Comme nous l’avons précisé ci-dessus, la directrice et son adjointe étaient inquiètes de l’ampleur de la recherche, de toute l’organisation à mettre en place et de l’implication des parents. Nous les avions rassurées en leur expliquant que nous allions être très présentes pour les éducatrices et pour toutes les questions de celles-ci et des parents. Cette inquiétude ressort dans le focus group aux lignes 691-701. Ici, nous avons pu voir qu’avec l’expérience de notre recherche, la direction et les éducatrices ont vu que les parents sont parties prenantes lorsqu’il s’agit de leur enfant et qu’ils étaient très motivés.

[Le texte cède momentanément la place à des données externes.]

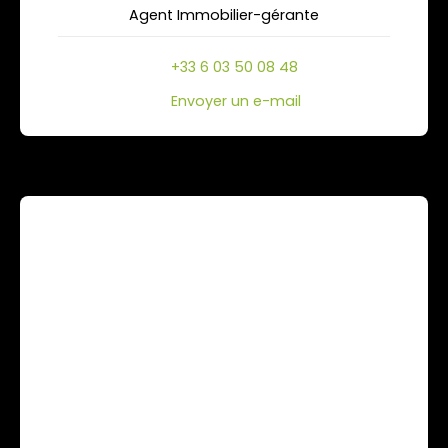
Agent Immobilier-gérante
+33 6 03 50 08 48
Envoyer un e-mail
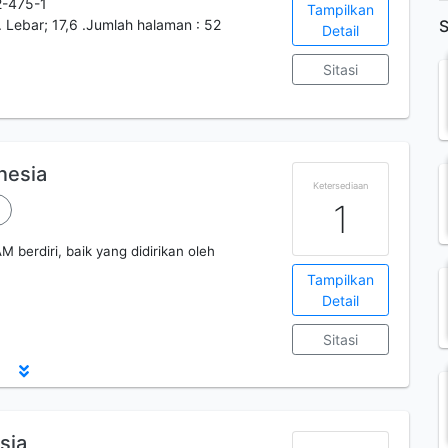
-475-1
Tampilkan
. Lebar; 17,6 .Jumlah halaman : 52
S
Detail
Sitasi
w
nesia
Ketersediaan
1
 berdiri, baik yang didirikan oleh
Tampilkan
Detail
Sitasi
sia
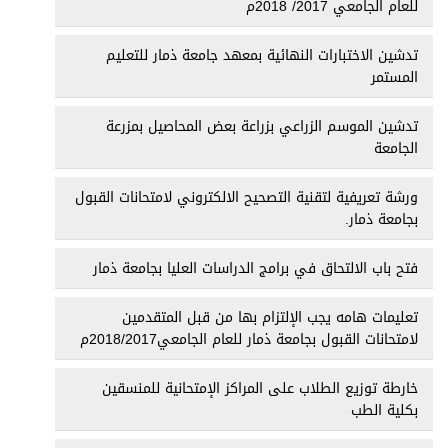
للعام الجامعي 2017/ 2018م
تدشين الاختبارات النهائية بمعهد جامعة ذمار للتعليم
المستمر
تدشين الموسم الزراعي بزراعة بعض المحاصيل بمزرعة
الجامعة
ورشة تعريفية لتقنية التصحيح الالكتروني لامتحانات القبول
بجامعة ذمار.
فتح باب الالتحاق في برامج الدراسات العليا بجامعة ذمار
تعليمات هامه يجب الإلتزام بها من قبل المتقدمين
لامتحانات القبول بجامعة ذمار للعام الجامعي2018/2017م
خارطة توزيع الطلاب على المراكز الإمتحانية للمنسقين
بكلية الطب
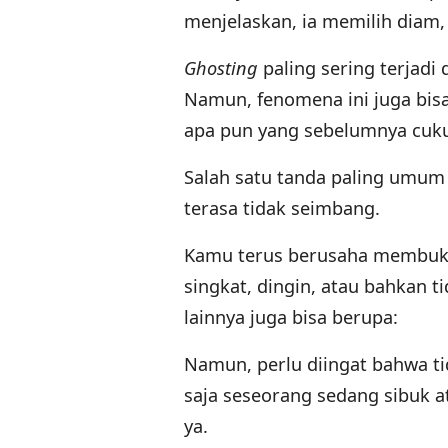
menjelaskan, ia memilih diam,
Ghosting
paling sering terjad
Namun, fenomena ini juga bis
apa pun yang sebelumnya cuku
Salah satu tanda paling umum
terasa tidak seimbang.
Kamu terus berusaha membuka 
singkat, dingin, atau bahkan t
lainnya juga bisa berupa:
Namun, perlu diingat bahwa t
saja seseorang sedang sibuk at
ya.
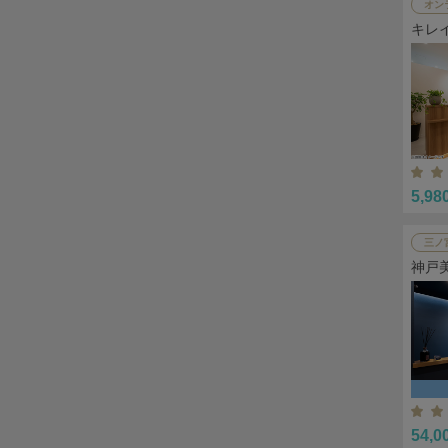
オン
キレ
5,98
三ノ
神戸
54,0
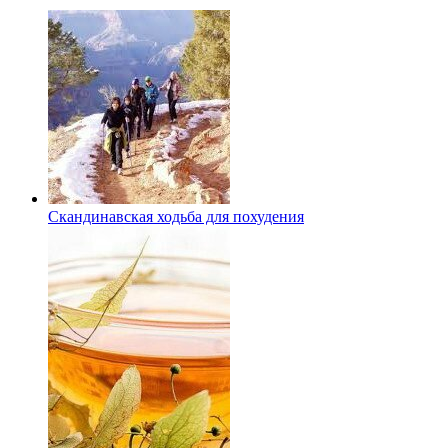
Скандинавская ходьба для похудения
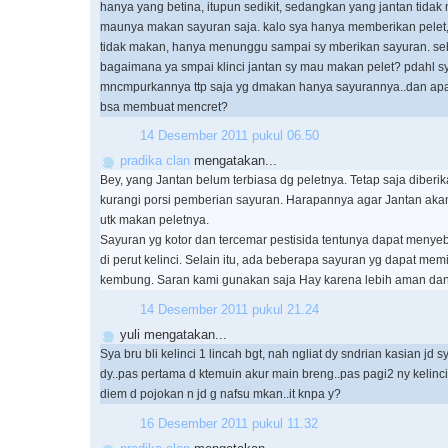
hanya yang betina, itupun sedikit, sedangkan yang jantan tida
maunya makan sayuran saja. kalo sya hanya memberikan pelet, 
tidak makan, hanya menunggu sampai sy mberikan sayuran. se
bagaimana ya smpai klinci jantan sy mau makan pelet? pdahl s
mncmpurkannya ttp saja yg dmakan hanya sayurannya..dan ap
bsa membuat mencret?
14 Desember 2011 pukul 06.50
pradika clan
mengatakan...
Bey, yang Jantan belum terbiasa dg peletnya. Tetap saja diberi
kurangi porsi pemberian sayuran. Harapannya agar Jantan aka
utk makan peletnya.
Sayuran yg kotor dan tercemar pestisida tentunya dapat men
di perut kelinci. Selain itu, ada beberapa sayuran yg dapat mem
kembung. Saran kami gunakan saja Hay karena lebih aman dan h
14 Desember 2011 pukul 21.24
yuli mengatakan...
Sya bru bli kelinci 1 lincah bgt, nah ngliat dy sndrian kasian jd s
dy..pas pertama d ktemuin akur main breng..pas pagi2 ny kelinc
diem d pojokan n jd g nafsu mkan..it knpa y?
16 Desember 2011 pukul 11.32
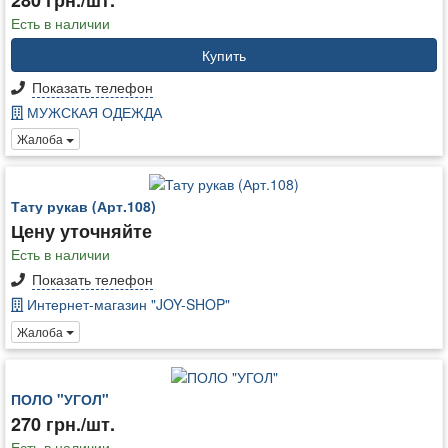
Есть в наличии
Купить
Показать телефон
МУЖСКАЯ ОДЕЖДА
Жалоба
Тату рукав (Арт.108)
Цену уточняйте
Есть в наличии
Показать телефон
Интернет-магазин "JOY-SHOP"
Жалоба
ПОЛО "УГОЛ"
270 грн./шт.
Есть в наличии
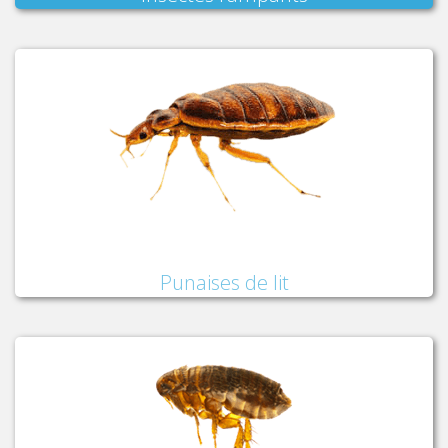
Punaises de lit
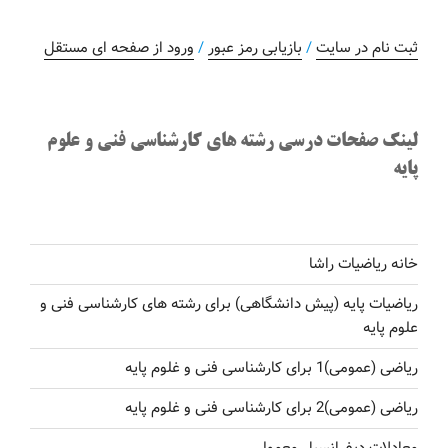
ثبت نام در سایت
/
بازیابی رمز عبور
/
ورود از صفحه ای مستقل
لینک صفحات درسی رشته های کارشناسی فنی و علوم
پایه
خانه ریاضیات راشا
ریاضیات پایه (پیش دانشگاهی) برای رشته های کارشناسی فنی و
علوم پایه
ریاضی (عمومی)1 برای کارشناسی فنی و غلوم پایه
ریاضی (عمومی)2 برای کارشناسی فنی و غلوم پایه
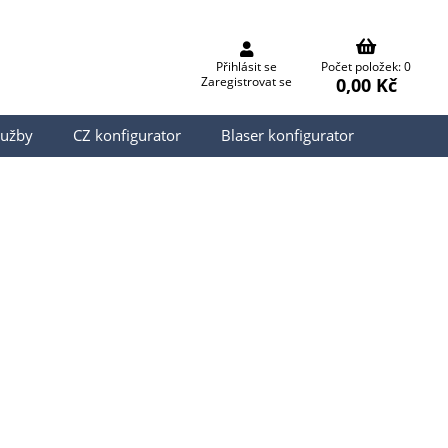
Přihlásit se
Počet položek: 0
0,00 Kč
Zaregistrovat se
lužby
CZ konfigurator
Blaser konfigurator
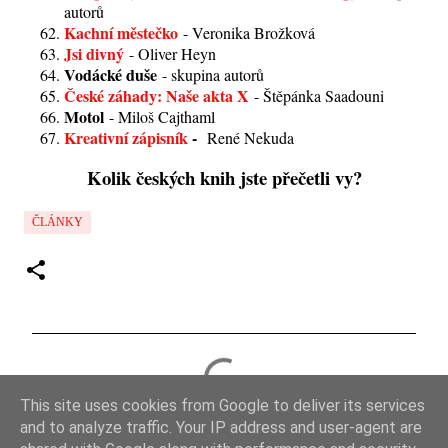
autorů
Kachní městečko
- Veronika Brožková
Jsi divný
- Oliver Heyn
Vodácké duše
- skupina autorů
České záhady: Naše akta X
- Štěpánka Saadouni
Motol
- Miloš Cajthaml
Kreativní zápisník
-
René Nekuda
Kolik českých knih jste přečetli vy?
ČLÁNKY
K
o
This site uses cookies from Google to deliver its services
m
and to analyze traffic. Your IP address and user-agent are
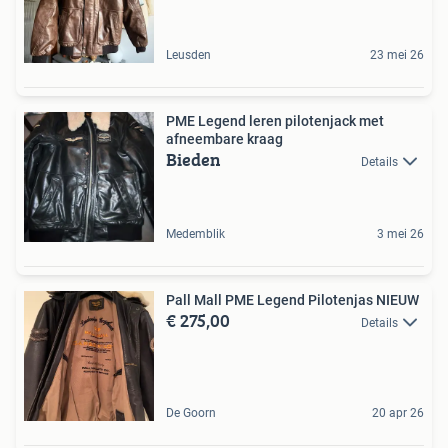
Leusden
23 mei 26
PME Legend leren pilotenjack met
afneembare kraag
Bieden
Details
Medemblik
3 mei 26
Pall Mall PME Legend Pilotenjas NIEUW
€ 275,00
Details
De Goorn
20 apr 26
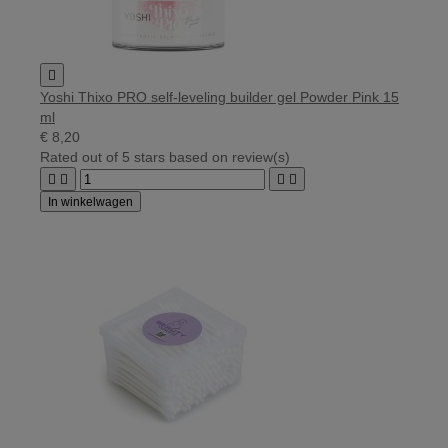

Yoshi Thixo PRO self-leveling builder gel Powder Pink 15
ml
€ 8,20
Rated
out of 5 stars based on
review(s)




In winkelwagen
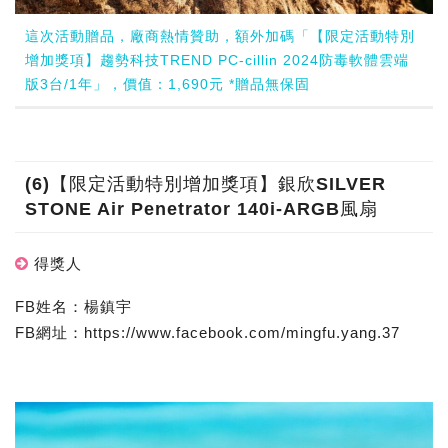
這次活動贈品，廠商熱情贊助，額外加碼「【限定活動特別
增加獎項】趨勢科技TREND PC-cillin 2024防毒軟體雲端
版3台/1年」，價值：1,690元 *贈品無保固
(6)【限定活動特別增加獎項】銀欣SILVER
STONE Air Penetrator 140i-ARGB風扇
得獎人
FB姓名：楊鎮宇
FB網址：https://www.facebook.com/mingfu.yang.37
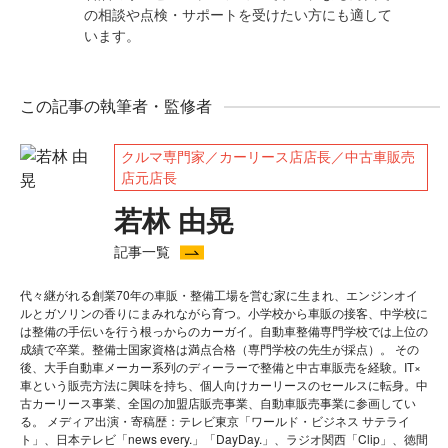
の相談や点検・サポートを受けたい方にも適して
います。
この記事の執筆者・監修者
クルマ専門家／カーリース店店長／中古車販売
店元店長
若林 由晃
記事一覧
代々継がれる創業70年の車販・整備工場を営む家に生まれ、エンジンオイ
ルとガソリンの香りにまみれながら育つ。小学校から車販の接客、中学校に
は整備の手伝いを行う根っからのカーガイ。自動車整備専門学校では上位の
成績で卒業。整備士国家資格は満点合格（専門学校の先生が採点）。 その
後、大手自動車メーカー系列のディーラーで整備と中古車販売を経験。IT×
車という販売方法に興味を持ち、個人向けカーリースのセールスに転身。中
古カーリース事業、全国の加盟店販売事業、自動車販売事業に参画してい
る。 メディア出演・寄稿歴：テレビ東京「ワールド・ビジネス サテライ
ト」、日本テレビ「news every.」「DayDay.」、ラジオ関西「Clip」、徳間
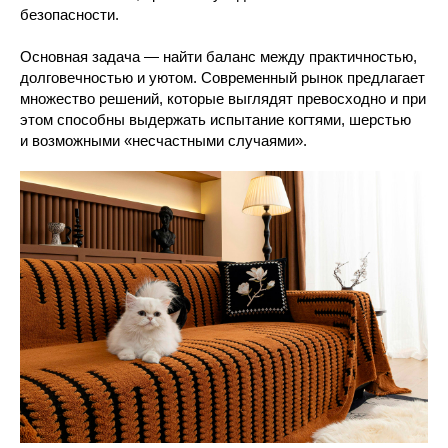
безопасности.
Основная задача — найти баланс между практичностью,
долговечностью и уютом. Современный рынок предлагает
множество решений, которые выглядят превосходно и при
этом способны выдержать испытание когтями, шерстью
и возможными «несчастными случаями».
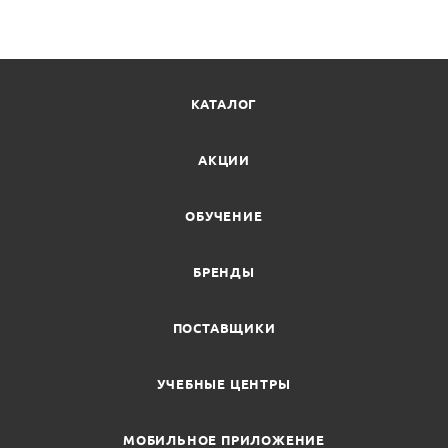
КАТАЛОГ
АКЦИИ
ОБУЧЕНИЕ
БРЕНДЫ
ПОСТАВЩИКИ
УЧЕБНЫЕ ЦЕНТРЫ
МОБИЛЬНОЕ ПРИЛОЖЕНИЕ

Les éducatrices nous ont fait part de leur inquiétude face aux familles qui parlent une autre langue que le français à la maison. En effet, elles étaient inquiètes pour les enfants car elles ne savaient pas ce qu’ils allaient comprendre de leurs demandes mais stressées également pour les entretiens pour les mêmes raisons concernant les parents. Au final, tous les entretiens se sont bien passés et

même avec une langue maternelle différente, les éducatrices et les parents ont réussi à se comprendre.

Les éducatrices ont apprécié l’ouverture des parents sur leur vie privée. Une éducatrice a également trouvé intéressant d’avoir un entretien qui commence par une base commune de discussion et non pas commencer par poser le problème de l’enfant. En effet, le questionnaire permet de partir d’une base commune, puis d’élargir la discussion et de ne pas se focaliser sur le problème. Elles expliquent aux lignes 87 à 93 que lorsqu’il y a une « inquiétude » de leur part, c’est plus facile pour les parents d’accepter et de s’en rendre compte car ils ont également rempli le questionnaire.

L’utilisation d’outils de dépistage à remplir par les parents pour les professionnels, comme l’expliquent Squires, Potter, Bricker et Lamorey (1998), peut être un point d’entrée pour entrer dans la communication et le partenariat entre les acteurs.

Beauregard, Comeau et Poissant (2010) appuient cette vision de l’utilisation d’un outil de dépistage comme pont de communication entre les parents et les professionnels. En effet, les auteurs ajoutent que cela peut avoir un impact sur l’engagement des parents dans la démarche et dans la relation avec les professionnels. Ainsi, les parents ont l’opportunité de connaître de manière plus précise leur enfant et seront capables de lui proposer des activités adaptées à son niveau de développement.